Ali reports that in her survey, there appeared to be almost no education for students or college personnel on how to manage situations involving sexual assault and harassment (including proper procedures for conducting an investigation, and means of helping those reporting an offense). Moreover, she found that the clinical care of victims through free visits or those covered by insurance was highly variable, but overall totally inadequate for the assessment and treatment of a struggling student.

Many who have shared their stories on Surviving in Numbers chose not to report an offense or receive help through counseling.

1 In 5

“It’s important to remember that 1 in 5 female students have experienced sexual assault on our college campuses, and over 80 percent of victims develop PTSD," Ali said, citing a U.S. Department of Justice report. "Despite increased awareness of sexual assault right now, victims are still stigmatized in our culture, and worry about feeling blamed.

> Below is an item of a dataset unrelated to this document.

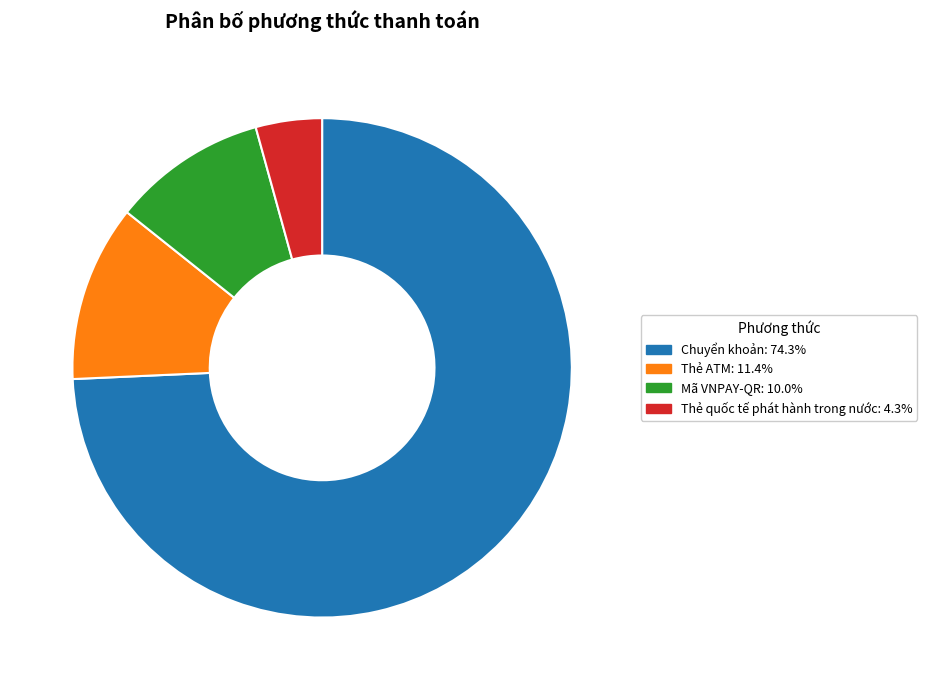

What is the largest slice in the pie chart?

Chuyển khoản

Many simply do not know how to navigate the complicated mental health or legal system. There are many other reasons why people may not report being assaulted, but these are the most common."

Ali says she is doing well, and remains deeply committed to helping the many victims of sexual assault, particularly young people who are assaulted before or during college. However, it remains to be seen how colleges will take definitive action to protect and defend our vulnerable youth.

Dr. Gene Beresin is executive director of The MGH Clay Center for Young Healthy Minds and professor of psychiatry at Harvard Medical School.